En sus memorias políticas, Tony Blair relata el momento en que fue nombrado primer ministro y cómo lo vivió. “Al subir los escalones hasta el estrado, intentando obligarme a centrar mi mente y mis reservas de energía en las palabras que iba a decir, finalmente conseguí definir la raíz del miedo que había ido creciendo durante todo el día: yo estaba solo. Ya no habría más equipo, ni más camarilla amistosa, ni emociones compartidas entre un puñado de íntimos. Estarían ellos; y estaría yo. En un determinado punto profundo, ellos no serían capaces de entrar en contacto con mi vida, ni yo con la de ellos”. Hay un sinfín de declaraciones, memorias y biografías de líderes que expresan algo parecido, la sensación de soledad que acompaña su trayectoria en el ejercicio del poder. A nuestro parecer, esa soledad sólo puede ser bien gobernada y reelaborada si la persona que asume un liderazgo dispone y cultiva bien su vida interior.
La vida interior nada tiene que ver, por cierto, con aquella caracterización que en su día se hizo de Leopoldo Calvo-Sotelo llamándole “la esfinge” (personalidad fría e impertérrita, parca en palabras y sonrisas), ni tampoco con esa otra con la que ya apodan a Mariano Rajoy, “el enigma” (perfil humano desconocido, basado en la ambigüedad y el encubrimiento, según The Guardian).Y, por supuesto, tampoco tiene nada que ver con el programa de Albert Om El convidat donde el periodista simula que mira por el agujero de la cerradura en la casa de los famosos.
Cultivar la vida interior es otra cosa. Significa trabajar bien la conexión y la calidad en el pensar y en el sentir; en el desear, el decidir y el actuar; en la conexión entre motivaciones y propósito. ¿Recuerdan el final del poema Invictus de W. E. Henley? No importa cuán estrecho sea el camino, cuán cargada de castigo la sentencia. ¡Soy el amo de mi destino; soy el capitán de mi alma! Una parte del propósito de Nelson Mandela se fue forjando durante aquella vida interior trabajada durante largos años en una celda de dos metros de ancho y desmenuzando día tras día rocas y picando piedras en un patio para convertirlas en grava.

== Listado proporcionado ==
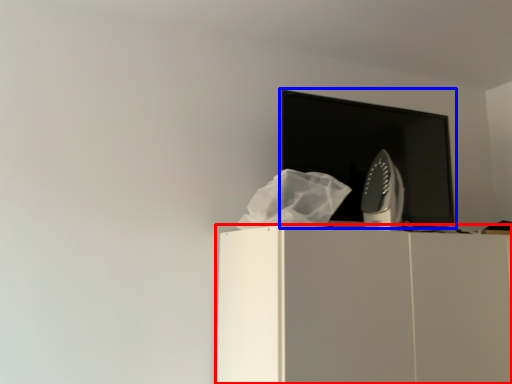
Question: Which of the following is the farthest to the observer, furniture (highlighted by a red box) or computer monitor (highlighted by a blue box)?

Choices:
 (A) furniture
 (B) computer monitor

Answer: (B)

* * *

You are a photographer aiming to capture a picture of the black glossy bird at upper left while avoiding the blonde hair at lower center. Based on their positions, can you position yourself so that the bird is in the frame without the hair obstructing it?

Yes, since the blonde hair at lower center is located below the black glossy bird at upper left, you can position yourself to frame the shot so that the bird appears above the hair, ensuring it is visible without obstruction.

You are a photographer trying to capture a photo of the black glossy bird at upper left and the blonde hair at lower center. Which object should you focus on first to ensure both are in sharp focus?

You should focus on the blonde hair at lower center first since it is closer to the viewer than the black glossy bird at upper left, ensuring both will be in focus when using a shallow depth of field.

== Tarea 1 ==
Transcriba del texto sobre la vida interior de los líderes el fragmento que va desde "La vida interior nada" hasta "de los famosos.", ambos incluidos.
== Tarea 2 ==
Reproduzca fielmente las líneas del listado desde la que contiene "Question: Which of" hasta la que contiene "Answer: (B)", ambas incluidas, y ninguna otra.

== Respuesta esperada 1 ==
La vida interior nada tiene que ver, por cierto, con aquella caracterización que en su día se hizo de Leopoldo Calvo-Sotelo llamándole “la esfinge” (personalidad fría e impertérrita, parca en palabras y sonrisas), ni tampoco con esa otra con la que ya apodan a Mariano Rajoy, “el enigma” (perfil humano desconocido, basado en la ambigüedad y el encubrimiento, según The Guardian).Y, por supuesto, tampoco tiene nada que ver con el programa de Albert Om El convidat donde el periodista simula que mira por el agujero de la cerradura en la casa de los famosos.

== Respuesta esperada 2 ==
Question: Which of the following is the farthest to the observer, furniture (highlighted by a red box) or computer monitor (highlighted by a blue box)?

Choices:
 (A) furniture
 (B) computer monitor

Answer: (B)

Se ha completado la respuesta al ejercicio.